A ação tem origem na Operação Polygonum, que investiga supostas irregularidades relacionadas à manipulação de informações ambientais para beneficiar propriedades rurais.
De acordo com denúncia apresentada pelo Ministério Público de Mato Grosso (MPMT), entre fevereiro e maio de 2010, Luana teria oferecido vantagem indevida à então coordenadora de Geoprocessamento da Sema, Luciana da Silva Estevam, para alterar imagens de satélite e dados georreferenciados do sistema do órgão ambiental.
Segundo a acusação, a suposta fraude teria como objetivo ocultar a real situação de exploração florestal da Fazenda Bananal, localizada no município de Colíder, permitindo que a propriedade escapasse de exigências relacionadas ao licenciamento ambiental e ao manejo florestal.
Defesa alegou falta de justa causa
No recurso apresentado à Justiça, a defesa da engenheira sustentou que a denúncia seria genérica e não individualizaria adequadamente sua conduta. Também argumentou que haveria violação ao princípio da isonomia, uma vez que outros investigados tiveram parte das acusações arquivadas.
Outro ponto levantado foi o tempo decorrido desde os fatos investigados, ocorridos em 2010, o que, segundo a defesa, impediria a continuidade da ação penal.
Juiz rejeita argumentos
Ao analisar o caso, o juiz Jean Garcia de Freitas Bezerra concluiu que a denúncia atende aos requisitos legais e descreve de forma suficiente a conduta atribuída à engenheira.
Na decisão, o magistrado destacou que o arquivamento parcial em relação a outros investigados não interfere na responsabilização individual da acusada, já que cada situação processual deve ser examinada conforme as provas existentes nos autos.
“Por entender que a denúncia preenche os requisitos legais mínimos e que a situação processual da acusada deve ser examinada a partir dos elementos que lhe foram especificamente atribuídos, rejeito as preliminares de ausência de justa causa e de violação ao princípio da isonomia”, registrou o juiz.
Prescrição afastada
A Justiça também rejeitou a tese de prescrição.
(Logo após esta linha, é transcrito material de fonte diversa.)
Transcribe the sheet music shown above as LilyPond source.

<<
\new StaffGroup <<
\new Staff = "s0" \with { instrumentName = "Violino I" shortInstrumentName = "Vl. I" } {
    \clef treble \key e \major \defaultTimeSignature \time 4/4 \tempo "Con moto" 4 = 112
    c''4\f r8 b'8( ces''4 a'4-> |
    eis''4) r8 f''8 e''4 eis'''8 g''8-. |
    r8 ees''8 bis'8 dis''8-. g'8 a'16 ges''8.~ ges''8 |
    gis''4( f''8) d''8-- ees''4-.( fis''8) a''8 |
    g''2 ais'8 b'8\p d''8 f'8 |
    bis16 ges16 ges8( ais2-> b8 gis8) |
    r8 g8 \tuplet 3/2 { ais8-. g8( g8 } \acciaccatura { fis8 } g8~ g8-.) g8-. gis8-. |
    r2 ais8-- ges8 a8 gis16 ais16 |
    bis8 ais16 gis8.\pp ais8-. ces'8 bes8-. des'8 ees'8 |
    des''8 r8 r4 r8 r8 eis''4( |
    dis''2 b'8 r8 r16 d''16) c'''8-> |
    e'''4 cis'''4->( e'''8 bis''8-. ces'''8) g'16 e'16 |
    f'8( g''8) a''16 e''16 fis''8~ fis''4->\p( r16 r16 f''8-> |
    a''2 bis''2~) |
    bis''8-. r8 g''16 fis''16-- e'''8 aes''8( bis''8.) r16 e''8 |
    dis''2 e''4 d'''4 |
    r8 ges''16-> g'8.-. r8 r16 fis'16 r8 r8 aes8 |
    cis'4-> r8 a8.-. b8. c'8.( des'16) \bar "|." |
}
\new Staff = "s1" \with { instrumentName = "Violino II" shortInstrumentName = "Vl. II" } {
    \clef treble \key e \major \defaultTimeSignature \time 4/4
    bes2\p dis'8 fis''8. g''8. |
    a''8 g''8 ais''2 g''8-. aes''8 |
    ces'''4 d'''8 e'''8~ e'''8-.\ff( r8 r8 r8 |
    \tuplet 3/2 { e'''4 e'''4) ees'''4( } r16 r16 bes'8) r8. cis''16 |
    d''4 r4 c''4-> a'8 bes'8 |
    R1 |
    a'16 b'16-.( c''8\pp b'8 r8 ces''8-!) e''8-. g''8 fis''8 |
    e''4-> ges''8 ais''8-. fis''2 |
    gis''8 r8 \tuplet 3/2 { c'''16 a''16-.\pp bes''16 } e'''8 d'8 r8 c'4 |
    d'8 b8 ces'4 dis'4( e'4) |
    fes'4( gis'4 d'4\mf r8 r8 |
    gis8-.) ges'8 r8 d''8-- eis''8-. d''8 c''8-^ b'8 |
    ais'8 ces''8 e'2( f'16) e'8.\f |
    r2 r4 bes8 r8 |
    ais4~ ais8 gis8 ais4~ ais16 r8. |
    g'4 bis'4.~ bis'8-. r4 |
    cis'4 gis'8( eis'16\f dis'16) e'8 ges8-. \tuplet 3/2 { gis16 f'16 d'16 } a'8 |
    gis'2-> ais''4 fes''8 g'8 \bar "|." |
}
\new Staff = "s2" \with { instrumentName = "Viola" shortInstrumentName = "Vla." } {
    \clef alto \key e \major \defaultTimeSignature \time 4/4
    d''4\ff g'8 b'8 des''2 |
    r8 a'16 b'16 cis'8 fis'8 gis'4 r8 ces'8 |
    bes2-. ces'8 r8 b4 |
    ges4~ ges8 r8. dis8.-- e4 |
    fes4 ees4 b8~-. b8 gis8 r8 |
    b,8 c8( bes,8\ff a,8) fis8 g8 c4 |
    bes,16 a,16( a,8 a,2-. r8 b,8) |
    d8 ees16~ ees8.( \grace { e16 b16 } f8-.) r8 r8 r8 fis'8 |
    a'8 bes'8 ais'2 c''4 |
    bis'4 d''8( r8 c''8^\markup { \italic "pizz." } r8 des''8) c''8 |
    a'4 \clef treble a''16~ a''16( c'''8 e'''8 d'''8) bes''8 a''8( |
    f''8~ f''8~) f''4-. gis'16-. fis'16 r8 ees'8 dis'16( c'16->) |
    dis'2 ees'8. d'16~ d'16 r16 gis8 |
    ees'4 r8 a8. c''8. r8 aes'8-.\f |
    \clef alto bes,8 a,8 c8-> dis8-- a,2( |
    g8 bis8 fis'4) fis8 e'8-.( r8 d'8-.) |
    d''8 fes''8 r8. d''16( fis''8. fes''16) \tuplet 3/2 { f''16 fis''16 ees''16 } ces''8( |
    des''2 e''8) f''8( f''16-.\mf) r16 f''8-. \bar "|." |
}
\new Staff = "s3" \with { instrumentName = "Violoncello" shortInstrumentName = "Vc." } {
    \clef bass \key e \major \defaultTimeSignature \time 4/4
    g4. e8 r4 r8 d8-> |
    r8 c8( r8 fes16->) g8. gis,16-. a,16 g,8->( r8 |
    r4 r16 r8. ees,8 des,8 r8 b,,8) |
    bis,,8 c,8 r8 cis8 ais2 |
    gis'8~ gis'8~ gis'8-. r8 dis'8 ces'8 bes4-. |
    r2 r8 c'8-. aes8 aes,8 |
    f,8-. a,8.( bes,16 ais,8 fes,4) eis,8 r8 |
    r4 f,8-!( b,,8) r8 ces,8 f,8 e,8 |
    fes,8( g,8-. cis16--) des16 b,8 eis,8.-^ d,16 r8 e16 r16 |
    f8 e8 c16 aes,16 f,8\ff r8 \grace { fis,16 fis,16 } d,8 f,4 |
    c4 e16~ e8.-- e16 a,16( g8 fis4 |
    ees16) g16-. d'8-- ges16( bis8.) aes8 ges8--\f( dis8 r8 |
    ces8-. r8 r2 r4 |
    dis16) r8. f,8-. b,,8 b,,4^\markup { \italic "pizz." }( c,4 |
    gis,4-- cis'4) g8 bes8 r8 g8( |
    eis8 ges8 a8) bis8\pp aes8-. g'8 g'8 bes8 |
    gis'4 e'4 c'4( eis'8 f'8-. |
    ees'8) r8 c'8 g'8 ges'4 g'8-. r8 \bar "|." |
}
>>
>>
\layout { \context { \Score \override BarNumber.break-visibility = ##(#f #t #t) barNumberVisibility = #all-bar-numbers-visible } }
Embora os fatos investigados remontem a 2010, o magistrado observou que, para o crime imputado, o prazo prescricional é de 16 anos e ainda não foi alcançado, considerando que a denúncia foi recebida em março de 2026.
Com isso, o processo seguirá regularmente.
Audiência marcada
Na mesma decisão, o juiz designou a audiência de instrução e julgamento para o dia 26 de janeiro de 2027, às 14h, quando deverão ser ouvidas testemunhas e produzidas as provas para julgamento da ação.
A manutenção da ação penal não representa condenação. O processo seguirá sua tramitação normal, garantindo à acusada o direito ao contraditório, à ampla defesa e à presunção de inocência até eventual decisão definitiva.